──────── EXCERPT
Please take a look at this SO post which has some examples similar to what you are asking about: How do I create a new column from the output of pandas groupby().sum()?
────────────────
──────── DATASET RECORDS
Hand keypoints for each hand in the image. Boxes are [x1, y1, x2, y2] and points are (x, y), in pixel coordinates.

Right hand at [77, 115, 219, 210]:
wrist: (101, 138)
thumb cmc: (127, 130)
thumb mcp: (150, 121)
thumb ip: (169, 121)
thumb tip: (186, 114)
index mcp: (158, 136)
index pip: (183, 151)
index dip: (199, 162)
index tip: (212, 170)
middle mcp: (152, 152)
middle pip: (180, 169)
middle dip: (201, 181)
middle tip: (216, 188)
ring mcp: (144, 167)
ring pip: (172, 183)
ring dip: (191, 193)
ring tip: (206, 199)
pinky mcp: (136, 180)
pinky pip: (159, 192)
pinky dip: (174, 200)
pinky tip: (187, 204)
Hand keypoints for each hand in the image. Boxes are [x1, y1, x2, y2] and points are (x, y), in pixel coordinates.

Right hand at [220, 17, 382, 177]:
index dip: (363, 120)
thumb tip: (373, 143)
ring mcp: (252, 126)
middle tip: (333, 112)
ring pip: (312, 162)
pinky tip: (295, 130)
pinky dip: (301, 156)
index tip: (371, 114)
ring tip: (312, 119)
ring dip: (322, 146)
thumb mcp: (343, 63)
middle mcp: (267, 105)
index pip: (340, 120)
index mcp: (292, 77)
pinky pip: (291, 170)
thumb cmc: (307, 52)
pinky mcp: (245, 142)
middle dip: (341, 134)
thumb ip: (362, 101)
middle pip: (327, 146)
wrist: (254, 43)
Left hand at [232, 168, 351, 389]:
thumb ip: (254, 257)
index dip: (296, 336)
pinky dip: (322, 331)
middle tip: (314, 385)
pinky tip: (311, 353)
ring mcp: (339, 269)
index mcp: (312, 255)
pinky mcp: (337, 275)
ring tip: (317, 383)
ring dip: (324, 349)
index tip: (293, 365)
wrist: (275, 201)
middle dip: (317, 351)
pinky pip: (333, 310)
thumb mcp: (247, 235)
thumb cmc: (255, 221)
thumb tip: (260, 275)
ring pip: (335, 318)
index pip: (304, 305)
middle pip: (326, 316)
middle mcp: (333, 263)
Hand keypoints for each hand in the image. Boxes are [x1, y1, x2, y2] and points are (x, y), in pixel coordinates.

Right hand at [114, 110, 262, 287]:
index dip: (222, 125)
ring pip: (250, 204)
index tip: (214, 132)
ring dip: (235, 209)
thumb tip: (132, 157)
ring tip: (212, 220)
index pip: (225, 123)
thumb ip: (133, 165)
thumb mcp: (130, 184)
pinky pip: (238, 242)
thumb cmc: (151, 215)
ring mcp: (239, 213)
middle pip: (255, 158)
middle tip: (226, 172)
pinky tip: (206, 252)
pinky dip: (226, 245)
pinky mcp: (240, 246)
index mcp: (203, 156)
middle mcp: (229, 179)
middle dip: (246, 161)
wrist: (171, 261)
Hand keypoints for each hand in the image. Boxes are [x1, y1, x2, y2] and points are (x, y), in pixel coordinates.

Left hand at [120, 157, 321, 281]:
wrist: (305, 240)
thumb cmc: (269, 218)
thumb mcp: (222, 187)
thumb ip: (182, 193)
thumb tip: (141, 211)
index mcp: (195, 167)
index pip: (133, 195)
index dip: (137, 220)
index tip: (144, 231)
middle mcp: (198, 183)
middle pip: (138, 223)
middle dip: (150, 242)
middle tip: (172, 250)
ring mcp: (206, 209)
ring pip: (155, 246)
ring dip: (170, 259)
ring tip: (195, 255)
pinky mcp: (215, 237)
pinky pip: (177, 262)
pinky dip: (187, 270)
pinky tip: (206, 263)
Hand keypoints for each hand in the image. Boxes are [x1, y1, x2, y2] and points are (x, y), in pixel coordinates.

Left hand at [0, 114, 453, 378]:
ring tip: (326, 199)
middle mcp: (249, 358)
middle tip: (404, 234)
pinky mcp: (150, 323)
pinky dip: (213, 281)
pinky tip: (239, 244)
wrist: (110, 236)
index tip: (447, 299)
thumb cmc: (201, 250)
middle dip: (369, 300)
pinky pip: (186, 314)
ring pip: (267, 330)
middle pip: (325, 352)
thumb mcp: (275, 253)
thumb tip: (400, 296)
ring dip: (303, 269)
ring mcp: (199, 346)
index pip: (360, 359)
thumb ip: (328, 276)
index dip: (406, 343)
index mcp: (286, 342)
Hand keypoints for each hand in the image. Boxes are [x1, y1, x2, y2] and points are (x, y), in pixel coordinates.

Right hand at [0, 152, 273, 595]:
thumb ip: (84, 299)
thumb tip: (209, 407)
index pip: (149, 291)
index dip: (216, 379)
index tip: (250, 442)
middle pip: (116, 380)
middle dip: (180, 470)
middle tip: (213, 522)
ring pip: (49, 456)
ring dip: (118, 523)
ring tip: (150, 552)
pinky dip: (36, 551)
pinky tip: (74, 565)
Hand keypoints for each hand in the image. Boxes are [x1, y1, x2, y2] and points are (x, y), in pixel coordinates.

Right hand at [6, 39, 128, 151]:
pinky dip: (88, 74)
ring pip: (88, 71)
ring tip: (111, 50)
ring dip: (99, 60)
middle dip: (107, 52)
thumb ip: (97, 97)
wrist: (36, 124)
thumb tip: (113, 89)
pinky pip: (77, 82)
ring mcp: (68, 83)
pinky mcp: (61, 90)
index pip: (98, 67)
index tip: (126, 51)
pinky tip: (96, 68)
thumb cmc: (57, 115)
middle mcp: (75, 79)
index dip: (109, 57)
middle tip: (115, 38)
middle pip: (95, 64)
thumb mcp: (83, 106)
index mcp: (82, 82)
────────────────
Please duplicate the stretch of the pandas groupby reply from "Please take a" through "of pandas groupby().sum()?".

Please take a look at this SO post which has some examples similar to what you are asking about: How do I create a new column from the output of pandas groupby().sum()?